Source records –
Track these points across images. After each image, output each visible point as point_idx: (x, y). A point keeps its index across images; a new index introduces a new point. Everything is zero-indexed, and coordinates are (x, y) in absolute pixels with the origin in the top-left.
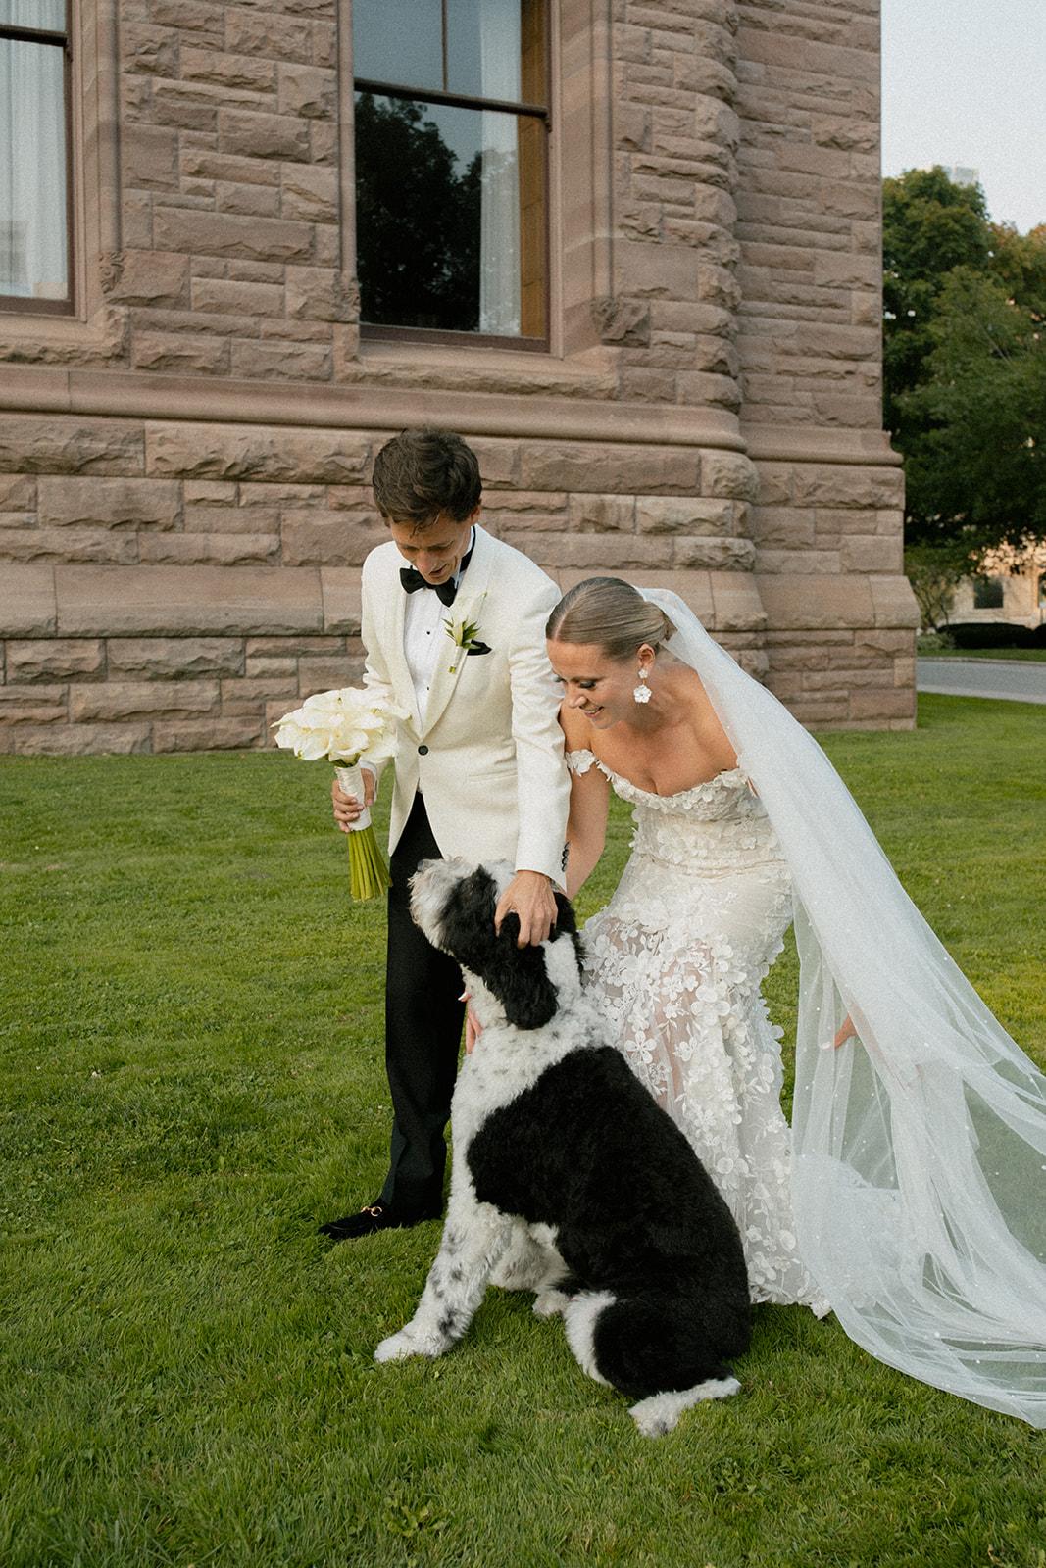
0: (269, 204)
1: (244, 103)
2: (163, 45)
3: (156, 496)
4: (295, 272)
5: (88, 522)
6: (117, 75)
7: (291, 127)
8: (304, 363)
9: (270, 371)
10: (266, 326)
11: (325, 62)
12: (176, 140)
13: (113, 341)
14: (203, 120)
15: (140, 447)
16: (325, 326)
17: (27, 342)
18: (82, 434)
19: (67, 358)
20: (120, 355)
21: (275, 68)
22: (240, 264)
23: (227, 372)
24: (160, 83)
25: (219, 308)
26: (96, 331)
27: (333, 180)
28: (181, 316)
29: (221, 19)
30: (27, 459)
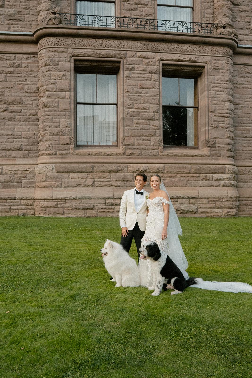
0: (148, 128)
1: (144, 112)
2: (131, 104)
3: (129, 176)
4: (152, 138)
5: (118, 180)
6: (124, 109)
7: (152, 115)
8: (154, 153)
9: (148, 155)
10: (147, 147)
11: (157, 104)
12: (133, 119)
13: (123, 151)
14: (137, 115)
15: (127, 168)
16: (157, 147)
17: (110, 152)
18: (118, 167)
19: (116, 155)
20: (124, 154)
21: (149, 105)
22: (144, 138)
23: (141, 155)
24: (130, 110)
25: (140, 145)
26: (120, 150)
27: (159, 123)
28: (133, 147)
29: (140, 99)
30: (109, 171)
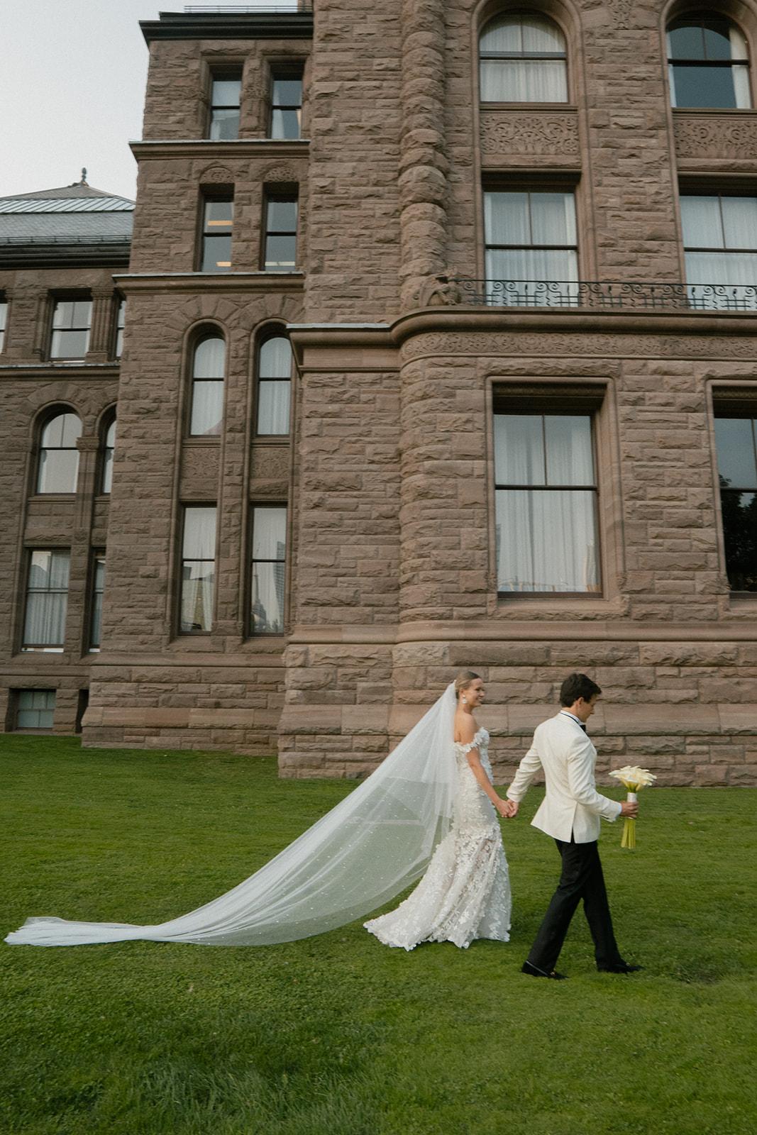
0: (687, 547)
1: (674, 507)
2: (640, 488)
3: (644, 674)
4: (700, 574)
5: (616, 686)
6: (621, 501)
7: (694, 514)
8: (705, 613)
9: (690, 618)
10: (688, 598)
11: (707, 486)
12: (646, 525)
13: (623, 610)
14: (657, 515)
15: (637, 653)
16: (713, 596)
17: (589, 612)
18: (614, 649)
19: (605, 617)
20: (627, 615)
21: (686, 490)
22: (675, 572)
23: (671, 619)
24: (639, 503)
25: (667, 592)
26: (615, 604)
27: (714, 534)
28: (651, 597)
29: (662, 474)
30: (592, 661)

Activity –
Can you convert the data above into a Markdown table with the columns "No." and "Text", one numbered row per line and no blank lines? Omit the pictures.

Result of the task –
| No. | Text |
|---|---|
| 1 | Track these points across images. After each image, output each visible point as point_idx: (x, y). A point keeps its index across images; a new index introduces a new point. Everything is zero-indexed, and coordinates are (x, y) in absolute pixels with the origin in the top-left. |
| 2 | 0: (269, 204) |
| 3 | 1: (244, 103) |
| 4 | 2: (163, 45) |
| 5 | 3: (156, 496) |
| 6 | 4: (295, 272) |
| 7 | 5: (88, 522) |
| 8 | 6: (117, 75) |
| 9 | 7: (291, 127) |
| 10 | 8: (304, 363) |
| 11 | 9: (270, 371) |
| 12 | 10: (266, 326) |
| 13 | 11: (325, 62) |
| 14 | 12: (176, 140) |
| 15 | 13: (113, 341) |
| 16 | 14: (203, 120) |
| 17 | 15: (140, 447) |
| 18 | 16: (325, 326) |
| 19 | 17: (27, 342) |
| 20 | 18: (82, 434) |
| 21 | 19: (67, 358) |
| 22 | 20: (120, 355) |
| 23 | 21: (275, 68) |
| 24 | 22: (240, 264) |
| 25 | 23: (227, 372) |
| 26 | 24: (160, 83) |
| 27 | 25: (219, 308) |
| 28 | 26: (96, 331) |
| 29 | 27: (333, 180) |
| 30 | 28: (181, 316) |
| 31 | 29: (221, 19) |
| 32 | 30: (27, 459) |
| 33 | 0: (148, 128) |
| 34 | 1: (144, 112) |
| 35 | 2: (131, 104) |
| 36 | 3: (129, 176) |
| 37 | 4: (152, 138) |
| 38 | 5: (118, 180) |
| 39 | 6: (124, 109) |
| 40 | 7: (152, 115) |
| 41 | 8: (154, 153) |
| 42 | 9: (148, 155) |
| 43 | 10: (147, 147) |
| 44 | 11: (157, 104) |
| 45 | 12: (133, 119) |
| 46 | 13: (123, 151) |
| 47 | 14: (137, 115) |
| 48 | 15: (127, 168) |
| 49 | 16: (157, 147) |
| 50 | 17: (110, 152) |
| 51 | 18: (118, 167) |
| 52 | 19: (116, 155) |
| 53 | 20: (124, 154) |
| 54 | 21: (149, 105) |
| 55 | 22: (144, 138) |
| 56 | 23: (141, 155) |
| 57 | 24: (130, 110) |
| 58 | 25: (140, 145) |
| 59 | 26: (120, 150) |
| 60 | 27: (159, 123) |
| 61 | 28: (133, 147) |
| 62 | 29: (140, 99) |
| 63 | 30: (109, 171) |
| 64 | 0: (687, 547) |
| 65 | 1: (674, 507) |
| 66 | 2: (640, 488) |
| 67 | 3: (644, 674) |
| 68 | 4: (700, 574) |
| 69 | 5: (616, 686) |
| 70 | 6: (621, 501) |
| 71 | 7: (694, 514) |
| 72 | 8: (705, 613) |
| 73 | 9: (690, 618) |
| 74 | 10: (688, 598) |
| 75 | 11: (707, 486) |
| 76 | 12: (646, 525) |
| 77 | 13: (623, 610) |
| 78 | 14: (657, 515) |
| 79 | 15: (637, 653) |
| 80 | 16: (713, 596) |
| 81 | 17: (589, 612) |
| 82 | 18: (614, 649) |
| 83 | 19: (605, 617) |
| 84 | 20: (627, 615) |
| 85 | 21: (686, 490) |
| 86 | 22: (675, 572) |
| 87 | 23: (671, 619) |
| 88 | 24: (639, 503) |
| 89 | 25: (667, 592) |
| 90 | 26: (615, 604) |
| 91 | 27: (714, 534) |
| 92 | 28: (651, 597) |
| 93 | 29: (662, 474) |
| 94 | 30: (592, 661) |